Page 1 of 1

Ignition advance and retard

Posted: Mon Jul 01, 2013 7:01 pm
by Garry
Hi there

I have a Rover 3.5 V8 fitted in my MGB ... it has an Edelbrock 500 carb. I have fitted a Range Rover distributor, which was originally points but has been converted to electronic.

I have read on the forum that the Edelbrock carb doesn't mix too well with the Lucas distributor ... my problem is the distributor has 2 vacuum take-offs ... one pointing away to the outside of the distributor and the other on the opposite side pointing towards the distributor. The one on the inside seems to operate the advance and retard better ... but is this correct?

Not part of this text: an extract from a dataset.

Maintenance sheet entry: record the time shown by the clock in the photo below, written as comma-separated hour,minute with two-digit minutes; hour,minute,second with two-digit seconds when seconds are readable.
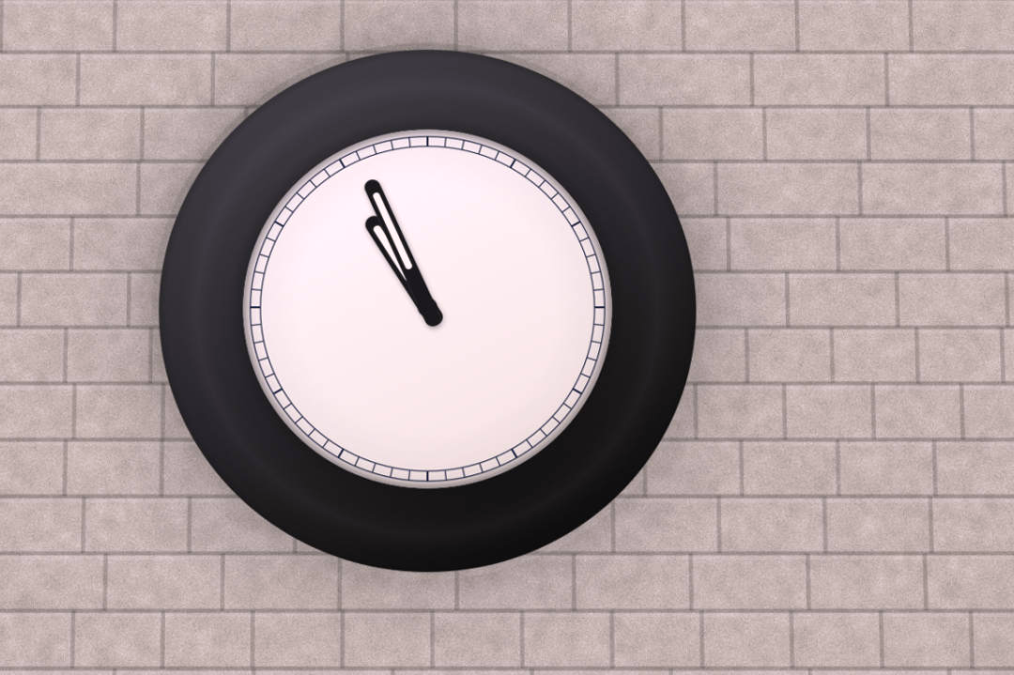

I am also a bit confused on what connection I should use on the carb for the vacuum pipe. The MGB book that I have states that you should use the take-off on the left side (viewing the carb from the front) but in the Edelbrock handbook it says that the left hand take-off is for emission controlled engines and the right one is for non-emission controlled engines.

Anyone got any thoughts on this??

Thanks for any help

Garry

Posted: Mon Jul 01, 2013 7:10 pm
by sidecar
The carb does not work too well with the vac advance system on a Lucas dizzy. In my humble you are better off not connecting the vac sytem up at all. If you run the idle timing at around 12 degrees with an all in figure of 36 degrees at 2750-3000 rpm then your engine will perform well. You may have to do a few modifications to the dizzy to obtain the above figures.

Posted: Fri Jul 05, 2013 9:12 pm
by NorthernBloke
I have to agree - when my car was set up on the rolling road the vac advance ended up being disconnected.

Posted: Fri Jul 05, 2013 9:38 pm
by mgbv8
Garry
If you look at the height of the two vac connestions you will see that they are not level.

The lower one will give max vac at idle with the flaps shut. This vacuum will go away as you open the throttle.

The higher one will see no vac at idle, but will give a progressive vac signal as you open the throttle.

The lower one is the one you should use for a dissy. The higher one is the one I use to connect to the vac modulator on my autogearbox for the kickdown system. If the kickdown cable is fully out but the vac modulator does not see WOT it wont kickdown.

I disconnected my dissy vac yonks ago even though I use a Mallory unilite dissy. Even when the car was on the road the dissy worked better on its own.

Posted: Fri Jul 05, 2013 10:28 pm
by DaveEFI
The main purpose of the vacuum unit is to advance the ignition at cruise - to improve fuel economy. It shouldn't have any effect on the max power or torque of the engine, where vacuum will be low at high throttle opening. It does need the take-off carefully positioned so you don't get high vacuum at idle, though.

On the GM box, manifold vacuum is the main thing which controls the gearbox change up speeds, and provides the part throttle change down. The kickdown cable only does anything at max throttle. Try driving the car with the vacuum line to the box blanked off if you don't believe me. It won't change up until near the max speed in each gear.

Posted: Sat Jul 06, 2013 5:02 am
by sidecar
DaveEFI wrote:The main purpose of the vacuum unit is to advance the ignition at cruise - to improve fuel economy. It shouldn't have any effect on the max power or torque of the engine, where vacuum will be low at high throttle opening. It does need the take-off carefully positioned so you don't get high vacuum at idle, though.
Your statement is quite correct and it is unfortunate that the Eddy carb just does not work well with the Lucas dizzy with regards to the vac advance.

Believe me when I say that I spent weeks trying to get it to work, I tried restricting the movement of the vac system and an adjustable vac 'bleed off' system but nothing would allow it to work AND at the same time run a decent mechanical advance curve. If you use the vac system you end up with a low static advance which gives poorer performance overall.

Posted: Sat Jul 06, 2013 8:00 am
by Robrover
Vac advance provides better fuel economy, but for performance cars that are not driven everyday that may not be a priority. I specified my Scorcher dissy to be built by Performance Ignitions without a vac advance machanism at all. Some performance cars never had them fitted in the first place - eg Mini Cooper S, Cortina GT500, Torana XU1....

Posted: Sun Jul 07, 2013 5:36 pm
by Garry
Thanks for all the info

I think the best solution for me will be to blank off the vacuum!

Regards

Garryt

Posted: Sun Jul 07, 2013 5:46 pm
by sidecar
Garry wrote:Thanks for all the info

I think the best solution for me will be to blank off the vacuum!

Regards

Garryt
If you set your dizzy up to give the figures that I posted earlier your engine will run very well without the vac system. You don't even need to blank the holes in the vac canister, you just need to blank the ones in the carb. Don't use those crappy blanking plugs from Real Steel, they break up and leak air. Use some decent tubing and a bolt or blind rivet or something similar.